Index: lib/Target/ARM/ARMISelLowering.cpp
===================================================================
--- lib/Target/ARM/ARMISelLowering.cpp
+++ lib/Target/ARM/ARMISelLowering.cpp
@@ -14561,16 +14561,18 @@
              : AtomicExpansionKind::None;
 }
 
-bool ARMTargetLowering::shouldExpandAtomicCmpXchgInIR(
-    AtomicCmpXchgInst *AI) const {
+TargetLowering::AtomicExpansionKind
+ARMTargetLowering::shouldExpandAtomicCmpXchgInIR(AtomicCmpXchgInst *AI) const {
   // At -O0, fast-regalloc cannot cope with the live vregs necessary to
   // implement cmpxchg without spilling. If the address being exchanged is also
   // on the stack and close enough to the spill slot, this can lead to a
   // situation where the monitor always gets cleared and the atomic operation
   // can never succeed. So at -O0 we need a late-expanded pseudo-inst instead.
-  bool hasAtomicCmpXchg =
+  bool HasAtomicCmpXchg =
       !Subtarget->isThumb() || Subtarget->hasV8MBaselineOps();
-  return getTargetMachine().getOptLevel() != 0 && hasAtomicCmpXchg;
+  if (getTargetMachine().getOptLevel() != 0 && HasAtomicCmpXchg)

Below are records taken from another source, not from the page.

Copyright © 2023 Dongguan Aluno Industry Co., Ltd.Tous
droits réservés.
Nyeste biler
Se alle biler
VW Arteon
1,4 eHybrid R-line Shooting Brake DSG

+    return AtomicExpansionKind::LLSC;
+  return AtomicExpansionKind::None;
 }
 
 bool ARMTargetLowering::shouldInsertFencesForAtomic(
Index: lib/Target/Hexagon/HexagonISelLowering.h
===================================================================
--- lib/Target/Hexagon/HexagonISelLowering.h
+++ lib/Target/Hexagon/HexagonISelLowering.h
@@ -311,7 +311,8 @@
         Value *Addr, AtomicOrdering Ord) const override;
     AtomicExpansionKind shouldExpandAtomicLoadInIR(LoadInst *LI) const override;
     bool shouldExpandAtomicStoreInIR(StoreInst *SI) const override;
-    bool shouldExpandAtomicCmpXchgInIR(AtomicCmpXchgInst *AI) const override;
+    AtomicExpansionKind
+    shouldExpandAtomicCmpXchgInIR(AtomicCmpXchgInst *AI) const override;
 
     AtomicExpansionKind
     shouldExpandAtomicRMWInIR(AtomicRMWInst *AI) const override {
Index: lib/Target/Hexagon/HexagonISelLowering.cpp
===================================================================
--- lib/Target/Hexagon/HexagonISelLowering.cpp
+++ lib/Target/Hexagon/HexagonISelLowering.cpp
@@ -3214,9 +3214,12 @@
   return SI->getValueOperand()->getType()->getPrimitiveSizeInBits() > 64;
 }
 
-bool HexagonTargetLowering::shouldExpandAtomicCmpXchgInIR(
-      AtomicCmpXchgInst *AI) const {
+TargetLowering::AtomicExpansionKind
+HexagonTargetLowering::shouldExpandAtomicCmpXchgInIR(
+    AtomicCmpXchgInst *AI) const {
   const DataLayout &DL = AI->getModule()->getDataLayout();
   unsigned Size = DL.getTypeStoreSize(AI->getCompareOperand()->getType());
-  return Size >= 4 && Size <= 8;
+  if (Size >= 4 && Size <= 8)
+    return AtomicExpansionKind::LLSC;
+  return AtomicExpansionKind::None;
 }